5 more tech breakthroughs in access, power, control

20.09.2011

Wireless power: Electricity in the air

More than a century ago, electrical genius Nikola Tesla performed pioneering research and development on many of the things we take for granted today, from X-rays and alternating current electricity to efficient motors and generators and the precursors of radio. But when he turned his vivid imagination to sending electricity over the air with radio waves to power all sorts of devices and appliances without cords, it was an .

Fast-forward to the present, where a company called Powercast is doing just what Tesla dreamed of: transmitting power via radio waves. "In a real sense, we're picking up where Tesla left off," says Harry Ostaffe, vice president for marketing and development at the Pittsburgh-based vendor. "We are sending power over the air for devices where it is expensive or inconvenient to change batteries."

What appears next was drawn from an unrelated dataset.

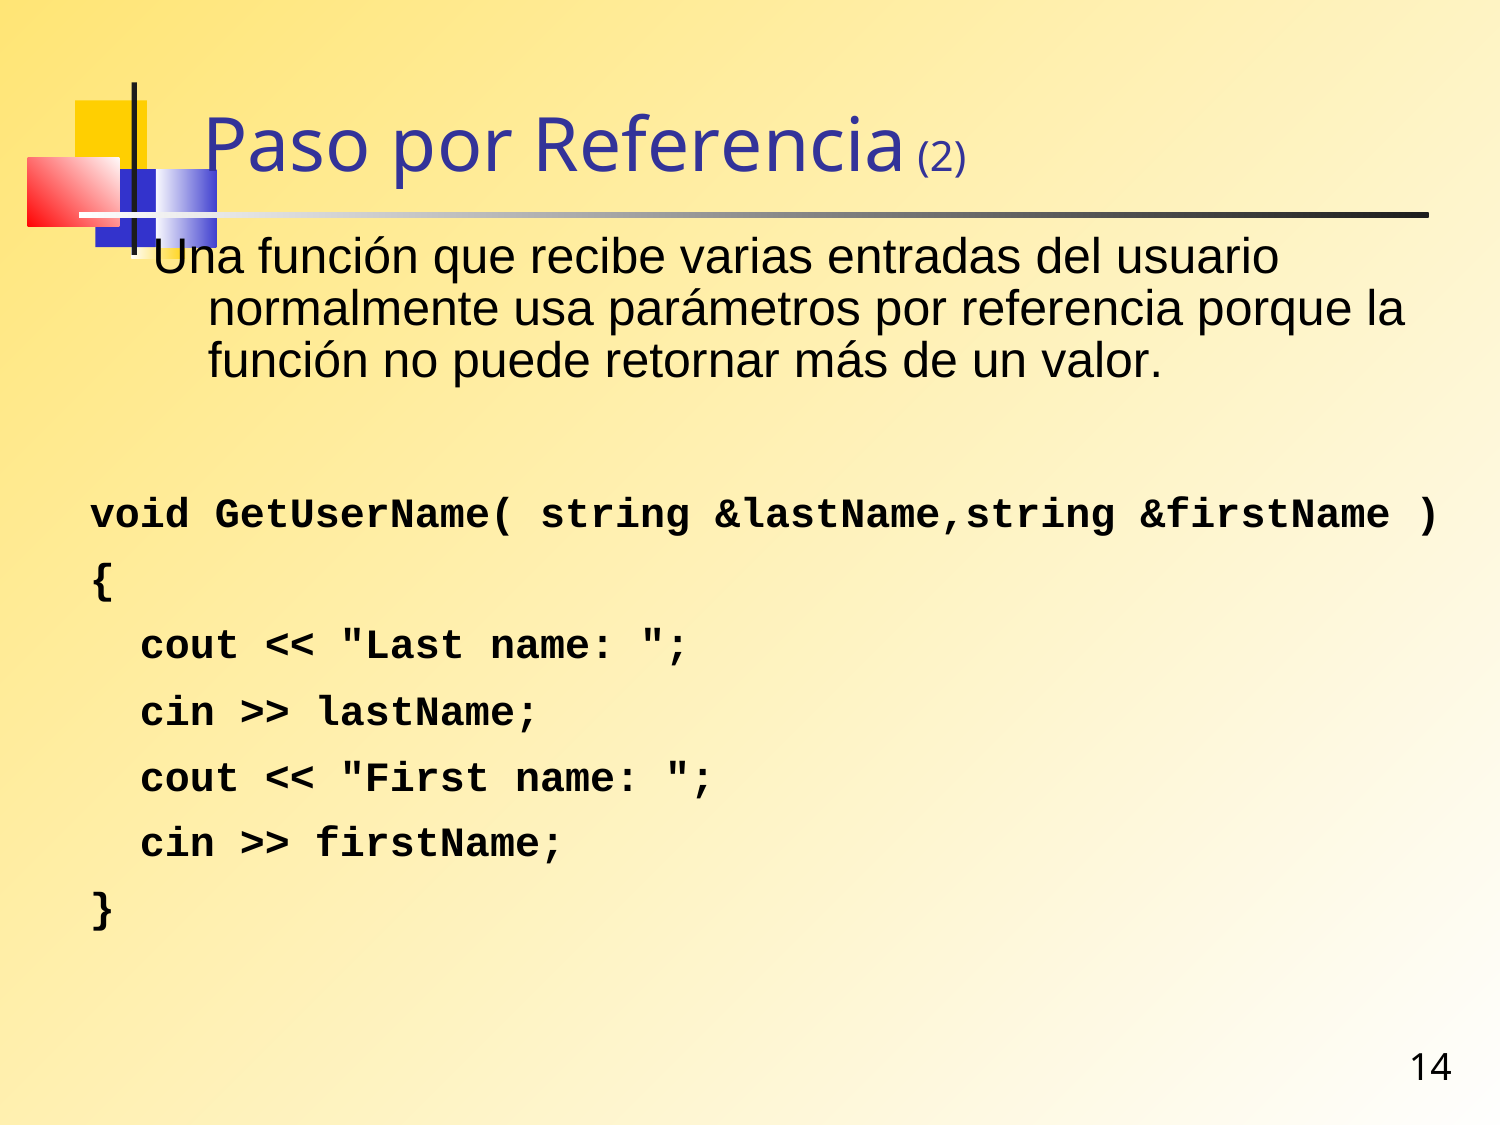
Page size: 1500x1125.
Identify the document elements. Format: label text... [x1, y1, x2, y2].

Called power harvesting, the technique uses the company's book-size Powercaster transmitter to send either 1 or 3 watts of electricity into the air at the 915MHz radio frequency. At the receiving end, the power is pulled from the air by one of the company's Powerharvester chips, which convert RF energy to DC power.

At the moment, Powercast has two chips: One works best at close range and puts out up to 4.2 volts of continuous electricity for directly powering a very low-power device or charging a battery. The other can be used at longer distances from the transmitter to create an intermittent pulse of up to 5.25 volts for directly powering a low-power device.